Intraoperative ultrasound-guided surgery has shown promise in removing invasive breast cancers. Previous research highlights that it leads to smaller resection volumes, a lower rate of involved margins, and better patient satisfaction.
However, there is a lack of data on its efficacy for DCIS surgery. Esgueva and colleagues wanted to add to this in their research, comparing specimen margins and excision volumes for DCIS after ultrasound-guided surgery versus wire localization.
The team looked at data from a total of 108 women who were diagnosed with DCIS between 2018 and 2021 and were eligible for surgery. Out of the total, 41 were treated with ultrasound guidance while 67 were treated with guidance by wire localization.

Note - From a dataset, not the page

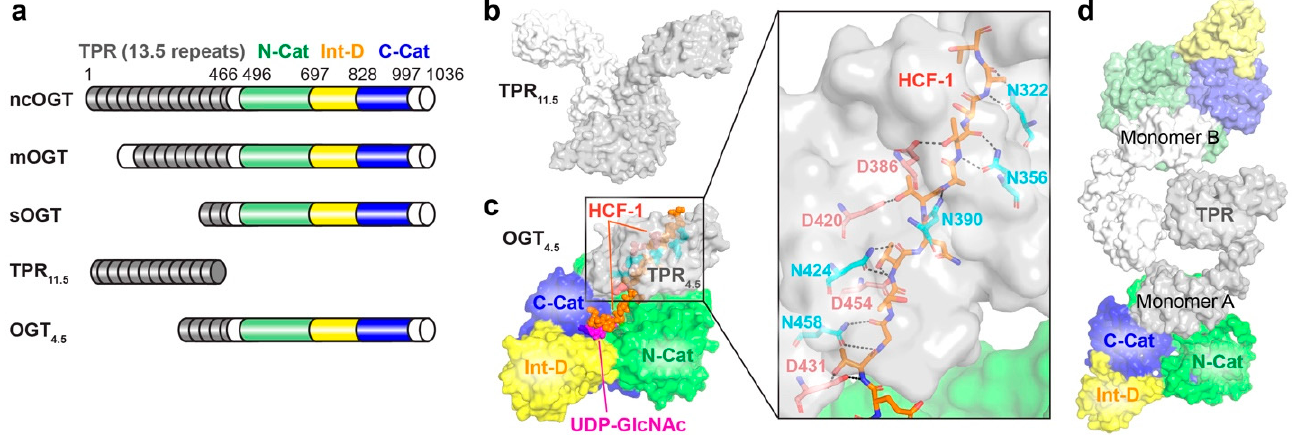
Figure 2. OGT structures provide insights into substrate recognition and protein interactions. ( a ) Schematic diagram of three OGT isoforms (ncOGT, mOGT, and sOGT) and the two truncated OGT constructs for crystallization (TPR 11.5 and OGT 4.5 ). The tetratricopeptide repeat domain (TPR), N-terminal catalytic domain (N-Cat), intervening domain (Int-D), and C-terminal catalytic domain (C-Cat) are colored in gray, green, yellow, and blue, respectively. ( b ) The crystal structure of TPR 11.5 in a dimer (PDB: 1W3B). ( c ) The crystal structure of OGT 4.5 in complex with UDP-GlcNAc and HCF-1 peptide (PDB: 4N3C). UDP-GlcNAc and HCF-1 peptide are highlighted in magenta and orange, while the asparagine and aspartate ladders are shown in cyan and salmon, respectively. Domains are colored as in ( a ). Insert: zoom-in at TPR 4.5 region showing detailed interactions between the peptide backbone/side-chains and asparagine/aspartate residues. ( d ) The cryo-EM structure of OGT in a dimer (PDB: 7NTF). Monomer A (in dark color) is missing two TPRs and monomer B (in light color) is missing five TPRs at the N-terminus.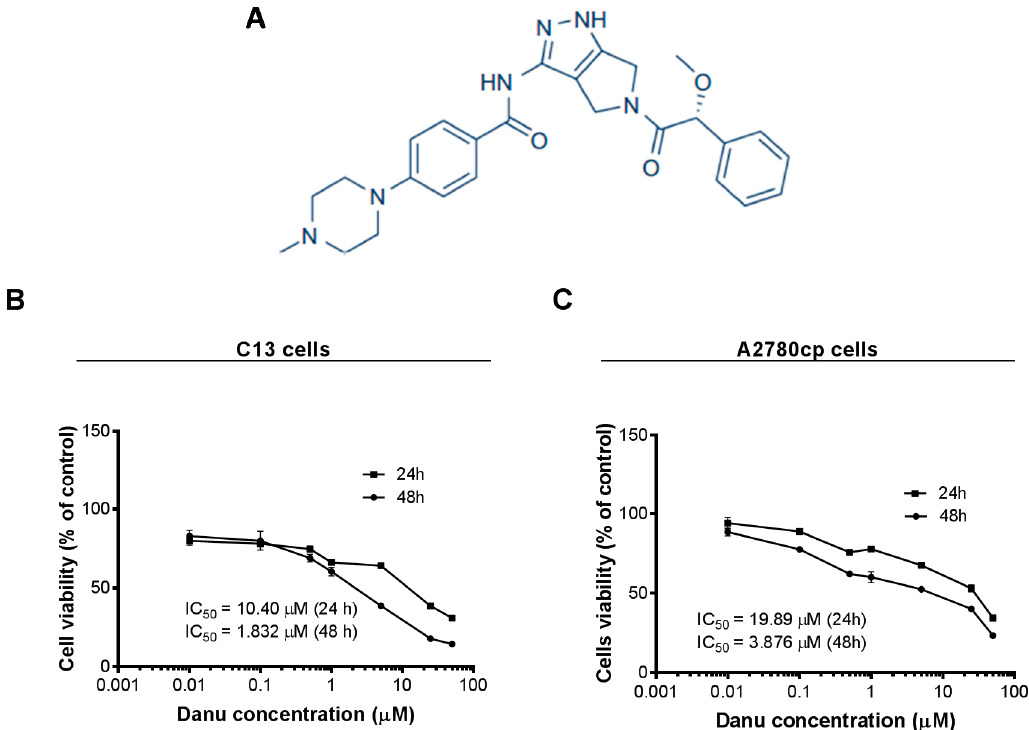
Figure 1. Chemical structure of Danu and cytotoxicity of Danu towards C13 and A2780cp cells. C13 and A2780cp cells were treated with Danu at concentrations ranging from 0.01 to 50 μ M for 24 and 48 h. ( A ) Chemical structure of Danu; ( B ) Cell viability of C13 cells; and ( C ) Cell viability of A2780cp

The researchers noted that women in the ultrasound group were significantly younger, at an average age of 52.9 compared with the wire localization group at an average age of 57.8 (p = 0.02). Also, the ultrasound group had more DCIS cases with comedonecrosis, where at least one breast duct is filled and expanded by atypical cells and has necrosis. The team also reported no differences in tumor size or grade between the two groups.
Esgueva reported that surgery with ultrasound guidance had smaller surgical volumes compared to surgery with wire localization, 21.86 cm3 vs. 47.18cm3, though this did not achieve statistical significance (p = 0.07). However, ultrasound guidance yielded significantly smaller calculated resection ratios, 1.6 versus 2.9 (p = 0.03).
The team also found that two women in the ultrasound group had positive margins while the wire localization group had seven. Additionally, the group found no significant differences in disease-free survival on an average follow-up of 18.17 months.
Esgueva told AuntMinnie.com that although the ultrasound guidance method has a learning curve, it allows surgeons to see the area of interest. With wire localization, they would need to "guess" what needs to be excised.
"We are trying to get more patients in the study to consolidate the results, to have longer follow-up, and to collect different types of DCIS," he said. "This way, we can personalize even more the type of surgery we are offering our patients."